Directive
Can you render every line in all the items below as a JSON list of strings, one string per line, with blank lines omitted?

Listed entries
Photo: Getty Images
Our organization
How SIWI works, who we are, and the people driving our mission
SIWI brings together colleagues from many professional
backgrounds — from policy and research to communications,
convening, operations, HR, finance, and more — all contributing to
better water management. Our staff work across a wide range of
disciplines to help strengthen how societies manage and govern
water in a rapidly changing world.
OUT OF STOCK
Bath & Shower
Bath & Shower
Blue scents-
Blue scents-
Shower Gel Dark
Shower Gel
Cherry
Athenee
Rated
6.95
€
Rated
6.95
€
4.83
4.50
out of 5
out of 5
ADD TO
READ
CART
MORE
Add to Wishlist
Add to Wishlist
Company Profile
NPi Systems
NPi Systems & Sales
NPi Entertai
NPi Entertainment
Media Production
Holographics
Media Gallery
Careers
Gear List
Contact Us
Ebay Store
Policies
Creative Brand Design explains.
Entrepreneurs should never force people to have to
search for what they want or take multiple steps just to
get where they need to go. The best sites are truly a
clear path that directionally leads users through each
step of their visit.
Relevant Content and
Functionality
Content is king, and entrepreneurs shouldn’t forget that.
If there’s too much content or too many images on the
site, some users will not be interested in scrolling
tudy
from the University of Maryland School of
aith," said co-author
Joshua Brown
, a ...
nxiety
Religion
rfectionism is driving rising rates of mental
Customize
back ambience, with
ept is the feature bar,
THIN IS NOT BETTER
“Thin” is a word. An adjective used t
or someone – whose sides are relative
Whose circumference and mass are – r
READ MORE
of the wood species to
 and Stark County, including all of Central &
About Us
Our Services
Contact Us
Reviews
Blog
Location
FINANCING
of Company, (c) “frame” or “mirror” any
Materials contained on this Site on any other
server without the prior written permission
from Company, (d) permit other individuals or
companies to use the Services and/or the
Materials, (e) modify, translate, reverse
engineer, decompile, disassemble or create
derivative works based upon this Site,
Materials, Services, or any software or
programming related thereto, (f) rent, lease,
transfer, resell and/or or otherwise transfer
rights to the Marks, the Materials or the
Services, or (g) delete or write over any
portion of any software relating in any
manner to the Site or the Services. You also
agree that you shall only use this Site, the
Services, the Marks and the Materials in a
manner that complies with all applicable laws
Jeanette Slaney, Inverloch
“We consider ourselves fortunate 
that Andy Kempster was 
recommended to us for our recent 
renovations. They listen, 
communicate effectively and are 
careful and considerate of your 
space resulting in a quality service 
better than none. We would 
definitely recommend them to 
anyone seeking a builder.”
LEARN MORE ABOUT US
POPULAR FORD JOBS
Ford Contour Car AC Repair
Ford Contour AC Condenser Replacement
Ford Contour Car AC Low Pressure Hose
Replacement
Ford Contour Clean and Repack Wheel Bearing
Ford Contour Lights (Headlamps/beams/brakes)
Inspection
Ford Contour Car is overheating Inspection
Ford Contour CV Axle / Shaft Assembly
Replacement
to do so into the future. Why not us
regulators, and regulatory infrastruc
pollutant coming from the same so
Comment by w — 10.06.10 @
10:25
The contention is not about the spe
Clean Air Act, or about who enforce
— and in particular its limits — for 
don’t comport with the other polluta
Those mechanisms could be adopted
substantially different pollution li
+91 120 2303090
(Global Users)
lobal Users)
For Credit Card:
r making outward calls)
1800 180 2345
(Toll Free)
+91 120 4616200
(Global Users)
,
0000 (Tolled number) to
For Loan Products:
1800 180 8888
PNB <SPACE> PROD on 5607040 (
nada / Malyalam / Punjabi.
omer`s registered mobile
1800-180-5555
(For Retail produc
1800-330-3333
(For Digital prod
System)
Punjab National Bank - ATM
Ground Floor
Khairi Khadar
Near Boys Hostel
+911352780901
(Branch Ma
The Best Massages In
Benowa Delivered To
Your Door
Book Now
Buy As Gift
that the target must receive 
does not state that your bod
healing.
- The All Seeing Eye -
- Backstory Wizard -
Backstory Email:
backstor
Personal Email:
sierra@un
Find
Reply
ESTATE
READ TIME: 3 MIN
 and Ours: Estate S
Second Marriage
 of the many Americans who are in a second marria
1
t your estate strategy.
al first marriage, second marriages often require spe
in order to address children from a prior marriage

Task output
[
  "Photo: Getty Images",
  "Our organization",
  "How SIWI works, who we are, and the people driving our mission",
  "SIWI brings together colleagues from many professional",
  "backgrounds — from policy and research to communications,",
  "convening, operations, HR, finance, and more — all contributing to",
  "better water management. Our staff work across a wide range of",
  "disciplines to help strengthen how societies manage and govern",
  "water in a rapidly changing world.",
  "OUT OF STOCK",
  "Bath & Shower",
  "Bath & Shower",
  "Blue scents-",
  "Blue scents-",
  "Shower Gel Dark",
  "Shower Gel",
  "Cherry",
  "Athenee",
  "Rated",
  "6.95",
  "€",
  "Rated",
  "6.95",
  "€",
  "4.83",
  "4.50",
  "out of 5",
  "out of 5",
  "ADD TO",
  "READ",
  "CART",
  "MORE",
  "Add to Wishlist",
  "Add to Wishlist",
  "Company Profile",
  "NPi Systems",
  "NPi Systems & Sales",
  "NPi Entertai",
  "NPi Entertainment",
  "Media Production",
  "Holographics",
  "Media Gallery",
  "Careers",
  "Gear List",
  "Contact Us",
  "Ebay Store",
  "Policies",
  "Creative Brand Design explains.",
  "Entrepreneurs should never force people to have to",
  "search for what they want or take multiple steps just to",
  "get where they need to go. The best sites are truly a",
  "clear path that directionally leads users through each",
  "step of their visit.",
  "Relevant Content and",
  "Functionality",
  "Content is king, and entrepreneurs shouldn’t forget that.",
  "If there’s too much content or too many images on the",
  "site, some users will not be interested in scrolling",
  "tudy",
  "from the University of Maryland School of",
  "aith,\" said co-author",
  "Joshua Brown",
  ", a ...",
  "nxiety",
  "Religion",
  "rfectionism is driving rising rates of mental",
  "Customize",
  "back ambience, with",
  "ept is the feature bar,",
  "THIN IS NOT BETTER",
  "“Thin” is a word. An adjective used t",
  "or someone – whose sides are relative",
  "Whose circumference and mass are – r",
  "READ MORE",
  "of the wood species to",
  " and Stark County, including all of Central &",
  "About Us",
  "Our Services",
  "Contact Us",
  "Reviews",
  "Blog",
  "Location",
  "FINANCING",
  "of Company, (c) “frame” or “mirror” any",
  "Materials contained on this Site on any other",
  "server without the prior written permission",
  "from Company, (d) permit other individuals or",
  "companies to use the Services and/or the",
  "Materials, (e) modify, translate, reverse",
  "engineer, decompile, disassemble or create",
  "derivative works based upon this Site,",
  "Materials, Services, or any software or",
  "programming related thereto, (f) rent, lease,",
  "transfer, resell and/or or otherwise transfer",
  "rights to the Marks, the Materials or the",
  "Services, or (g) delete or write over any",
  "portion of any software relating in any",
  "manner to the Site or the Services. You also",
  "agree that you shall only use this Site, the",
  "Services, the Marks and the Materials in a",
  "manner that complies with all applicable laws",
  "Jeanette Slaney, Inverloch",
  "“We consider ourselves fortunate ",
  "that Andy Kempster was ",
  "recommended to us for our recent ",
  "renovations. They listen, ",
  "communicate effectively and are ",
  "careful and considerate of your ",
  "space resulting in a quality service ",
  "better than none. We would ",
  "definitely recommend them to ",
  "anyone seeking a builder.”",
  "LEARN MORE ABOUT US",
  "POPULAR FORD JOBS",
  "Ford Contour Car AC Repair",
  "Ford Contour AC Condenser Replacement",
  "Ford Contour Car AC Low Pressure Hose",
  "Replacement",
  "Ford Contour Clean and Repack Wheel Bearing",
  "Ford Contour Lights (Headlamps/beams/brakes)",
  "Inspection",
  "Ford Contour Car is overheating Inspection",
  "Ford Contour CV Axle / Shaft Assembly",
  "Replacement",
  "to do so into the future. Why not us",
  "regulators, and regulatory infrastruc",
  "pollutant coming from the same so",
  "Comment by w — 10.06.10 @",
  "10:25",
  "The contention is not about the spe",
  "Clean Air Act, or about who enforce",
  "— and in particular its limits — for ",
  "don’t comport with the other polluta",
  "Those mechanisms could be adopted",
  "substantially different pollution li",
  "+91 120 2303090",
  "(Global Users)",
  "lobal Users)",
  "For Credit Card:",
  "r making outward calls)",
  "1800 180 2345",
  "(Toll Free)",
  "+91 120 4616200",
  "(Global Users)",
  ",",
  "0000 (Tolled number) to",
  "For Loan Products:",
  "1800 180 8888",
  "PNB <SPACE> PROD on 5607040 (",
  "nada / Malyalam / Punjabi.",
  "omer`s registered mobile",
  "1800-180-5555",
  "(For Retail produc",
  "1800-330-3333",
  "(For Digital prod",
  "System)",
  "Punjab National Bank - ATM",
  "Ground Floor",
  "Khairi Khadar",
  "Near Boys Hostel",
  "+911352780901",
  "(Branch Ma",
  "The Best Massages In",
  "Benowa Delivered To",
  "Your Door",
  "Book Now",
  "Buy As Gift",
  "that the target must receive ",
  "does not state that your bod",
  "healing.",
  "- The All Seeing Eye -",
  "- Backstory Wizard -",
  "Backstory Email:",
  "backstor",
  "Personal Email:",
  "sierra@un",
  "Find",
  "Reply",
  "ESTATE",
  "READ TIME: 3 MIN",
  " and Ours: Estate S",
  "Second Marriage",
  " of the many Americans who are in a second marria",
  "1",
  "t your estate strategy.",
  "al first marriage, second marriages often require spe",
  "in order to address children from a prior marriage"
]